By the way, “begs the question” in the 11th paragraph is used improperly, as it is by many people today. It is actually a logical fallacy. To beg the question is to present a proposition in terms that assume as proved a point which is still under dispute. This is sometimes referred to as “circular reasoning”. It does not mean that a given situation demands that a question be asked. That is how it is often used today, but it is not correct usage. This usage is often an indication of trying to display erudition where none exists. See https://www.grammarbook.com/newsletters/120214.htm for an interesting explanation.

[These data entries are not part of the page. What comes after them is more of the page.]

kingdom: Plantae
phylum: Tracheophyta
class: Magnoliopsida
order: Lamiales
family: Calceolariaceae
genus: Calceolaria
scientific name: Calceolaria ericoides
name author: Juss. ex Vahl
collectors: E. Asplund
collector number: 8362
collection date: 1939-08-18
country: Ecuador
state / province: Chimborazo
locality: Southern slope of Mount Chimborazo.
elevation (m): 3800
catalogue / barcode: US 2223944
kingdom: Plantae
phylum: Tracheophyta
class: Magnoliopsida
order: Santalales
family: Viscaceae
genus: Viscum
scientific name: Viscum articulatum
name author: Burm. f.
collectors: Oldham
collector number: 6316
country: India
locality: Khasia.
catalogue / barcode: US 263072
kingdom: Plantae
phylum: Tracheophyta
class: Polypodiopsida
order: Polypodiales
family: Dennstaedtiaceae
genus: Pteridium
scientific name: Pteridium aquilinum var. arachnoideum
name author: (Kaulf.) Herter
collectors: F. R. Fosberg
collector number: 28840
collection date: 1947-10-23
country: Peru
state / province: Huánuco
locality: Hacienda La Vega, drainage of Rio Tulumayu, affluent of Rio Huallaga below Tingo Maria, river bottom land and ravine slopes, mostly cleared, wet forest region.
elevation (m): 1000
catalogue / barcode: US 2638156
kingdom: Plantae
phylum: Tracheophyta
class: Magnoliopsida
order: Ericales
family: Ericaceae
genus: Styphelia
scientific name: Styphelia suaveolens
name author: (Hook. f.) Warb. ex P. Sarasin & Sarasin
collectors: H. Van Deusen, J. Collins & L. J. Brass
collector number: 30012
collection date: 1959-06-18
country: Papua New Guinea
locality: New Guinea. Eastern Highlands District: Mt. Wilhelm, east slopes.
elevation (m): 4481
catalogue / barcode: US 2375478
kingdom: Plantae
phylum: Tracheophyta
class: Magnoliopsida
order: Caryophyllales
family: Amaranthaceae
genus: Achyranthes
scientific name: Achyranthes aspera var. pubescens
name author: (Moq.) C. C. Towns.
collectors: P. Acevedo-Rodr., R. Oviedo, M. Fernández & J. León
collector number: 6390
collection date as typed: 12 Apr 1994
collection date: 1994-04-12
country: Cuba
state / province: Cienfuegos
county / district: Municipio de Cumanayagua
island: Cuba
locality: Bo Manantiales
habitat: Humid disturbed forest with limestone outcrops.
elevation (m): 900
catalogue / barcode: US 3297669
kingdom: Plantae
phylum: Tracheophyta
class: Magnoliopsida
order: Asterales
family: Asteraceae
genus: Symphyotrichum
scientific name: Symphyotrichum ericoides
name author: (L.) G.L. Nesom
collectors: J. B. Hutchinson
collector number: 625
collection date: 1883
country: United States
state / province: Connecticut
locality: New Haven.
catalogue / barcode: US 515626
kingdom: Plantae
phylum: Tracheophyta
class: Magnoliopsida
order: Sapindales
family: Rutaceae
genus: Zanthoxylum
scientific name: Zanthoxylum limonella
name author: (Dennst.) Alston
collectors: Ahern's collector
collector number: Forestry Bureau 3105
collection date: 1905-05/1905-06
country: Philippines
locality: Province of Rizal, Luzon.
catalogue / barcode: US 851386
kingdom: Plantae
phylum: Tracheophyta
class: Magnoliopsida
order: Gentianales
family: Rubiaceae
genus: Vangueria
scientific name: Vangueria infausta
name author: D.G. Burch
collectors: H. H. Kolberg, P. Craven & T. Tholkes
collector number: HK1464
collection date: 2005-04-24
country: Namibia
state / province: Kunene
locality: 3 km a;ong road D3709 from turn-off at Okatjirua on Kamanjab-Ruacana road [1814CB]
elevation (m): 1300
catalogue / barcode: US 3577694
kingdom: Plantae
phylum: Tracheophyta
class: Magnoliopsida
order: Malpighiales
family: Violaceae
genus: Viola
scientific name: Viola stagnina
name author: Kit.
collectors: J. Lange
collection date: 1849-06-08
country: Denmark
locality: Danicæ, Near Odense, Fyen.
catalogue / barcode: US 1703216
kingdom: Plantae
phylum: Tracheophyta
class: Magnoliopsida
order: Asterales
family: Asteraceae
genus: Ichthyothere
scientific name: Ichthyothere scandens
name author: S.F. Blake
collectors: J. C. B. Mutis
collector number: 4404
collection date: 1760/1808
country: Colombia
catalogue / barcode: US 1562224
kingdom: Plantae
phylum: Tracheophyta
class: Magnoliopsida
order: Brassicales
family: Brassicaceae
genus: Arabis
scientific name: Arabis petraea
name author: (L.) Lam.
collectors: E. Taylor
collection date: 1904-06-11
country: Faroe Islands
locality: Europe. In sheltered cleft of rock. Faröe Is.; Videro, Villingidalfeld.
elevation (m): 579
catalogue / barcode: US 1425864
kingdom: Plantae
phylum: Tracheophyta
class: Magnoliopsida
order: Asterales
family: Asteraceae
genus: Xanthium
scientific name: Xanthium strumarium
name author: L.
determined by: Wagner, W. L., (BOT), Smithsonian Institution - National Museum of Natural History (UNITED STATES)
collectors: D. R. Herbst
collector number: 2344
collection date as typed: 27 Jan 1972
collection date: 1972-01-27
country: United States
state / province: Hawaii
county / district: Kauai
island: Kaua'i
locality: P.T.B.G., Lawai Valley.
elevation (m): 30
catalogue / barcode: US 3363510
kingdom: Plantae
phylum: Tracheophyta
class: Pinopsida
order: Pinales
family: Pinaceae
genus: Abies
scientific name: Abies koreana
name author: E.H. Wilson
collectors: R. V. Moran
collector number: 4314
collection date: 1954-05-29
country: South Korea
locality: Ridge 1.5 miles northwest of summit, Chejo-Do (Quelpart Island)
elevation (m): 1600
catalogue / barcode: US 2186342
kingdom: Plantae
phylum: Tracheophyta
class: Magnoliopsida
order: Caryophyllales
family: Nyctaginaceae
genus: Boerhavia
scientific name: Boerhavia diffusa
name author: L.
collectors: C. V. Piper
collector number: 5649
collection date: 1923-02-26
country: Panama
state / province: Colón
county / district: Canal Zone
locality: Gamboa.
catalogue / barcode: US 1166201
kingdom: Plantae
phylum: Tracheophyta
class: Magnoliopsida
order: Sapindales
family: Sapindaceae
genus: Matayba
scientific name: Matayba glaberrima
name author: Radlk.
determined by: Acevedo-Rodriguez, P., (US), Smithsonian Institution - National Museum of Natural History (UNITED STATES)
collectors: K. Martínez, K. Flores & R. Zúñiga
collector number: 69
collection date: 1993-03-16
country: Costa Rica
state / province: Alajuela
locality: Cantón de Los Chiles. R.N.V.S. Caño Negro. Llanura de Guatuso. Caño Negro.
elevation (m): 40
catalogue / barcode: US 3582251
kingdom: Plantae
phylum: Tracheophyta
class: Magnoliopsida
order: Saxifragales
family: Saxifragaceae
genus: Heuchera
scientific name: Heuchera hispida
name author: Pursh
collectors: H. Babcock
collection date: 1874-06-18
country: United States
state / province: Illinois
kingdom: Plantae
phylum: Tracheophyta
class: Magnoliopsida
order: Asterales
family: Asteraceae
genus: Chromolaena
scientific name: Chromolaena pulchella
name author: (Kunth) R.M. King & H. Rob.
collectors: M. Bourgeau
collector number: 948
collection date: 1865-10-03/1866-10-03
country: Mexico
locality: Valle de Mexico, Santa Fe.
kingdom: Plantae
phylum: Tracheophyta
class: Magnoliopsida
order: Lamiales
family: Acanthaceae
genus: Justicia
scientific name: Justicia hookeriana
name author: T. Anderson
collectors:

This is about where I had a pretty good idea about what you were really getting at, and gave up reading. I’m pretty certain your real complaint is that you want the food bank administered by the government so that you would then be a government employee and could belly up to the trough.


Bingo. Poverty and inequality are the genesis of revolution…


I have to agree with many of the others and say this letter was WAY too long. I think your point was made by the 4th paragraph…. and that point is that private non profits often end up profiting those who run them quite handsomely. I see reflections of CAPSLO in this.


I don’t fault you for writing this letter, but remember, this organization IS a private non-profit, and not a public organization, and you should have known that threatening their growing incomes was going to backfire. right?


I would have fired him/her/it just for being obnoxiously self aggrandizing.